Deerbolt prisoner took inmate hostage

PRISON PLOT: Benjamin Lancaster PRISON PLOT: Benjamin Lancaster

AN inmate took another prisoner hostage with a makeshift knife in an attempt to move to another jail.

Benjamin Lancaster was hoping to be moved from Deerbolt Young Offenders’ Institution, in County Durham, as punishment.

He though he might lose four weeks of remission from a fiveyear sentence he was serving for a gang attack involving weapons.

Judge Simon Bourne-Arton told the 21-year-old, from Redcar, east Cleveland: “Now, you are to be sadly disillusioned about that.”

The Teesside Crown Court judge added three-and-a-half years to Lancaster’s sentence after hearing how he plotted the hostage drama.

In letters to people on the outside, he complained about being downgraded to basic privileges for what his barrister called a squabble.

One said: “Me and one of the other boys were going to take someone hostage just so we could get shipped out.”

Another read: “Some kid from Manchester in the pad next door got taken hostage yesterday. It was funny.”

Lancaster burst into the cell of Mohammed Ali, 21, barricaded himself in and held the makeshift weapon to his throat.

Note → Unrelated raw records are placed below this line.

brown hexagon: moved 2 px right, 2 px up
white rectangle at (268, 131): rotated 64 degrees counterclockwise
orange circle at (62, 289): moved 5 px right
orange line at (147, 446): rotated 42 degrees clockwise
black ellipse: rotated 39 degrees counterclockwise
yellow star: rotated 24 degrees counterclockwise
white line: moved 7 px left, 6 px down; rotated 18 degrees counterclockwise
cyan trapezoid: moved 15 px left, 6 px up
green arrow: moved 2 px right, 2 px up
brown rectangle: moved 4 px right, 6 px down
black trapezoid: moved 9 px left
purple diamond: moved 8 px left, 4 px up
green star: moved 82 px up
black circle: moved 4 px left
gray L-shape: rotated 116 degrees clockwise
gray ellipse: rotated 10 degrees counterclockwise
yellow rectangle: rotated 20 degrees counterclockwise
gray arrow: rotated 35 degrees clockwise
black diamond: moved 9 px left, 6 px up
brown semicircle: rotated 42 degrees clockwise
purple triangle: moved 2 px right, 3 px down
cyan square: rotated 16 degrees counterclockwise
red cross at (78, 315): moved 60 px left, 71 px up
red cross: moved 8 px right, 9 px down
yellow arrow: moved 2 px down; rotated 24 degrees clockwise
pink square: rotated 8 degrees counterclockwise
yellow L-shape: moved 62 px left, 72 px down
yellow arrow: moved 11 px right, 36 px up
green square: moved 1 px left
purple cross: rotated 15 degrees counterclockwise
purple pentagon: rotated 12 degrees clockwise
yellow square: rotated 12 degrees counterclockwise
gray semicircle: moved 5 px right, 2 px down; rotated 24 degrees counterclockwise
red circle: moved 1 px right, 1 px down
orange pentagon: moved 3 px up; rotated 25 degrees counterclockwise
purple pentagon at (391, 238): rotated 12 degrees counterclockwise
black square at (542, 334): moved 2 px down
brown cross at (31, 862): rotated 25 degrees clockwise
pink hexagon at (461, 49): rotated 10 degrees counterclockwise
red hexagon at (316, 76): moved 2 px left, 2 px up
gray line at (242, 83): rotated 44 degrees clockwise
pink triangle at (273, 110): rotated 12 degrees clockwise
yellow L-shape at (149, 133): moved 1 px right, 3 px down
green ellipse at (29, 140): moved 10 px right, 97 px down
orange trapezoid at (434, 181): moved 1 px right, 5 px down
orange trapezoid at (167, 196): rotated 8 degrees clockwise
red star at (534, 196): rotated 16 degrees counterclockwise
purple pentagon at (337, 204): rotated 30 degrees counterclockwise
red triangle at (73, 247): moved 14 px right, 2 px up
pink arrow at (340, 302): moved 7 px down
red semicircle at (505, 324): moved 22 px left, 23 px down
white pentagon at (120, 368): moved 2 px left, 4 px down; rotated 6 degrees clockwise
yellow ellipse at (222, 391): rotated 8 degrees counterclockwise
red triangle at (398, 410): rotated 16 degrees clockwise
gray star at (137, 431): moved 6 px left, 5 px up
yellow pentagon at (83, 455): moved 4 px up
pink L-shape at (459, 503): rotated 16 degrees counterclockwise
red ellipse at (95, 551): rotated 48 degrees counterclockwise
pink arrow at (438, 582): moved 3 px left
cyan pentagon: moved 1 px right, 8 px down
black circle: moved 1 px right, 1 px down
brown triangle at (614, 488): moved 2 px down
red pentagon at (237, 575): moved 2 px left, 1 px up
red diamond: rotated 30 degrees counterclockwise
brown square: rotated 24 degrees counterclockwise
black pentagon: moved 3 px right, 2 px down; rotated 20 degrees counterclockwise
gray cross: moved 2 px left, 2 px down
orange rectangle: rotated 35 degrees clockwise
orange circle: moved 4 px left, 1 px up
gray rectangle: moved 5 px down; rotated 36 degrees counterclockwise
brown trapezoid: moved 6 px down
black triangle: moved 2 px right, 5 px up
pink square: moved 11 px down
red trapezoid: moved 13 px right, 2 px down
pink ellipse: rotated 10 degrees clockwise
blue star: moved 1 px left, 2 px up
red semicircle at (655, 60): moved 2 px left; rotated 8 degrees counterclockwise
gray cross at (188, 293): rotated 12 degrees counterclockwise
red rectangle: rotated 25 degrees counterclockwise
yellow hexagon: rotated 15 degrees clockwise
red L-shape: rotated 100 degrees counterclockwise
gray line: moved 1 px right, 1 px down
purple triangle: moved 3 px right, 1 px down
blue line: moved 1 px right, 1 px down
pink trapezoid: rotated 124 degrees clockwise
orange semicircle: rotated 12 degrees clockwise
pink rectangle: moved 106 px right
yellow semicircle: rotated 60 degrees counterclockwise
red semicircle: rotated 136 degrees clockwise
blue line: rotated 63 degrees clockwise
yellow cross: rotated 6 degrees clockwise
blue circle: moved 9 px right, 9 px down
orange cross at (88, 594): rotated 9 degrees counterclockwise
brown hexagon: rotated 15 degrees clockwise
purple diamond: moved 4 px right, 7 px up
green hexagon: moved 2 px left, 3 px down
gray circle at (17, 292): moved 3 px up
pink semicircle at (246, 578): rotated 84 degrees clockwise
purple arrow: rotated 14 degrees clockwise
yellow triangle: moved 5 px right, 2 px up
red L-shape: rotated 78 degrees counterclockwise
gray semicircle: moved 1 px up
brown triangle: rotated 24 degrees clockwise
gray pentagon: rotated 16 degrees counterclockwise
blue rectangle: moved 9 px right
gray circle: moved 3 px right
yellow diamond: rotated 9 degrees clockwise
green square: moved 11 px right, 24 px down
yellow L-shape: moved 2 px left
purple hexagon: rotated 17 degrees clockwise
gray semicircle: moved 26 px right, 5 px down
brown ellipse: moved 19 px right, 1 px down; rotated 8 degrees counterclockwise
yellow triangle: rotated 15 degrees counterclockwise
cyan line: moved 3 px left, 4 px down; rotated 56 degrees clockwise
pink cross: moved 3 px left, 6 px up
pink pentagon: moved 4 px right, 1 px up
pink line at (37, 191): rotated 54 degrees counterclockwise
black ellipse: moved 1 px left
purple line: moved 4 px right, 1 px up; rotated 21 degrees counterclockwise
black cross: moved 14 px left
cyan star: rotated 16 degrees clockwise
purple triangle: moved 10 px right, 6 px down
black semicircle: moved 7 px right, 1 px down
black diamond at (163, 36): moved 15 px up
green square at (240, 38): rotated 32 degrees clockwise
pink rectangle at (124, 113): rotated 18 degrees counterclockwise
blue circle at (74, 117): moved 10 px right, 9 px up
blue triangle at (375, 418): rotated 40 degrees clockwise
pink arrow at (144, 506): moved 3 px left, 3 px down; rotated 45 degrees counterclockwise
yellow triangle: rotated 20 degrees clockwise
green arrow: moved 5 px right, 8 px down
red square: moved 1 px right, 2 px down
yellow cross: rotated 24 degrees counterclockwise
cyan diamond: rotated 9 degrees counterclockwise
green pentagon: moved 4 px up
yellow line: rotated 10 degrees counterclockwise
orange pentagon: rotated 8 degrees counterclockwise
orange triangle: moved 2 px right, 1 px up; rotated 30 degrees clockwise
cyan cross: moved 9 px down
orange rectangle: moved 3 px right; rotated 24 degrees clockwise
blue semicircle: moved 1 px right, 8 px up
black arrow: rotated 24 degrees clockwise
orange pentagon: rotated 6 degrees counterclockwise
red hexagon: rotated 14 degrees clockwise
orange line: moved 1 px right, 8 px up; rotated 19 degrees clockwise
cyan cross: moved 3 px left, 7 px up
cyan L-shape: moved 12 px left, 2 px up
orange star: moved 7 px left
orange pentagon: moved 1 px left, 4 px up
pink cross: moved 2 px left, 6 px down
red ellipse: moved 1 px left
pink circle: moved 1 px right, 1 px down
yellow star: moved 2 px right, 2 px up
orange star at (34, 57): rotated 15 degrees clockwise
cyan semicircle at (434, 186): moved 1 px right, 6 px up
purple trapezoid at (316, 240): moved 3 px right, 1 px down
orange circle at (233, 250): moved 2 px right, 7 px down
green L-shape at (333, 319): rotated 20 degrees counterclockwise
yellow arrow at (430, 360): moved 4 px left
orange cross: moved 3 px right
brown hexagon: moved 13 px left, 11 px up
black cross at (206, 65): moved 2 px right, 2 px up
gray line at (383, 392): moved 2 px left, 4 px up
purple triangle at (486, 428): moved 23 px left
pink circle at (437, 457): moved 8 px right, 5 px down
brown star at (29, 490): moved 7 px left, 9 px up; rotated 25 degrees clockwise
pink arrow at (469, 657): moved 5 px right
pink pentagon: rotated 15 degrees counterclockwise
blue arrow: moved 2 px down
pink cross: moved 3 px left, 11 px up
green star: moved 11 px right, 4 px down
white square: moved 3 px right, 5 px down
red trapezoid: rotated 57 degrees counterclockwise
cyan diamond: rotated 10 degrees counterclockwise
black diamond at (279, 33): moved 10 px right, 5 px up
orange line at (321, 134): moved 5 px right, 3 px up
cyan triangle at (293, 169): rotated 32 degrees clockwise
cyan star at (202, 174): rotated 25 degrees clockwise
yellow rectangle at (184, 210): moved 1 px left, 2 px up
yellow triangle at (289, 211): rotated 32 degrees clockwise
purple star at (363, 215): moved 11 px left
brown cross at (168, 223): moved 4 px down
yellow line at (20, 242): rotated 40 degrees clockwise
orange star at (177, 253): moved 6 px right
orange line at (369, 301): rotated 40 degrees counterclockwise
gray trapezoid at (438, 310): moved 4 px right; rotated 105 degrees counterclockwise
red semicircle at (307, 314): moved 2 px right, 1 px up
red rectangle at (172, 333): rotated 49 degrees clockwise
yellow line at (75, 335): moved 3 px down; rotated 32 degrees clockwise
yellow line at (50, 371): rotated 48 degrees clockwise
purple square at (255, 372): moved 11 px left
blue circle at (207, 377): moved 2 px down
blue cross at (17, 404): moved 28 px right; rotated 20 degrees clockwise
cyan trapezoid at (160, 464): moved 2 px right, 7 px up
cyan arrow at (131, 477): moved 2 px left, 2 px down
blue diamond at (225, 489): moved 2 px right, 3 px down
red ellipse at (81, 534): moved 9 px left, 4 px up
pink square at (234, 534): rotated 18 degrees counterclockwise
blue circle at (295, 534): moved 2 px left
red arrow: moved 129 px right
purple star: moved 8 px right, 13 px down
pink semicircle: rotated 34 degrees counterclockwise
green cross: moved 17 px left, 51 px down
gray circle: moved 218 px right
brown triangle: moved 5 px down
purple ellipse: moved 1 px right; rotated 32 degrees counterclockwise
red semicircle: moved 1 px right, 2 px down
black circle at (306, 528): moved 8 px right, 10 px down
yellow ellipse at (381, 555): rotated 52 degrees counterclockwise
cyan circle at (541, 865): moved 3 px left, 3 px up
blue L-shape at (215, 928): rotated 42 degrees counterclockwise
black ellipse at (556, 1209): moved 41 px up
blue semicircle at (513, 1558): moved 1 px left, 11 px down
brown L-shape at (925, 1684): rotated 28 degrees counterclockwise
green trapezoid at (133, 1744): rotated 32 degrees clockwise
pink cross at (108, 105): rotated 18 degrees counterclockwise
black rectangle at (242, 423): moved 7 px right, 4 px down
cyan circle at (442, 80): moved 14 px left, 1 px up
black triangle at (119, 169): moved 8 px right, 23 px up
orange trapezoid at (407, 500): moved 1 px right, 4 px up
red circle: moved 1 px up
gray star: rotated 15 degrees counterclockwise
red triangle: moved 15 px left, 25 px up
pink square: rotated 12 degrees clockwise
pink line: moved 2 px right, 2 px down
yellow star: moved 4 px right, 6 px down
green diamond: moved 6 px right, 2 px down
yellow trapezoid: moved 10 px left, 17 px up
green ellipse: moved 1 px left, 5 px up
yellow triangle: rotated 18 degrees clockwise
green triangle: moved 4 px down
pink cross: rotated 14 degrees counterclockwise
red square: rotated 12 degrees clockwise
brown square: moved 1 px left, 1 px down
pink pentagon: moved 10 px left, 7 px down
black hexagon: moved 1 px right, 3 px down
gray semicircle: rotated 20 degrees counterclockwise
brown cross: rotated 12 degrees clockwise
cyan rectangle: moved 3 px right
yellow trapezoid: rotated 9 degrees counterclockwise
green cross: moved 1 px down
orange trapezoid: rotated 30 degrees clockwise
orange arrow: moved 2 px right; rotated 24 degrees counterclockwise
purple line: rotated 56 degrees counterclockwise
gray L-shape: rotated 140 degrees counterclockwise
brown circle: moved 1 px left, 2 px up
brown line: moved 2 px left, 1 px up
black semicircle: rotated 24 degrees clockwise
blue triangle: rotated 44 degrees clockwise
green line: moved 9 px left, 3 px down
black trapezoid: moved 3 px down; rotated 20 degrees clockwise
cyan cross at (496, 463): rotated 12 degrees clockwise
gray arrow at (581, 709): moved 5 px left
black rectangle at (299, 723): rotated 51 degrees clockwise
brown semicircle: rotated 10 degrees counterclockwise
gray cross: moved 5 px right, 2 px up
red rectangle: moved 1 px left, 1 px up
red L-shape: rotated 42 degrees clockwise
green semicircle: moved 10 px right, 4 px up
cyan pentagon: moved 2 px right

The hour-long incident, on January 21, ended when staff persuaded him to give up his weapon and come out of the cell.

Lancaster’s barrister, Nigel Soppitt, said: “He greatly regrets what he did. He recognises now that it was idiotic.

“He was rebelling against the authorities. He has been foolish in the extreme, not thinking of the consequences.”

The court heard that Lancaster spent seven weeks in isolation after the incident, but has since become a model prisoner.

Judge Bourne-Arton said: “It has been described as an act of stupidity. I disagree. It was more than that. It was very dangerous.

“You subjected that man to an hour of terror. Not only that, you decided to take the law into your own hands.

“Courts have to make sure that prisoners such as you do not behave in this way, otherwise the whole system will break down.

“You thought about it for some time. You believed you would only lose a few days remission, and now you are to be sadly disillusioned about that.”

Lancaster, who admitted false imprisonment, was said by his barrister to have made amends to Ali.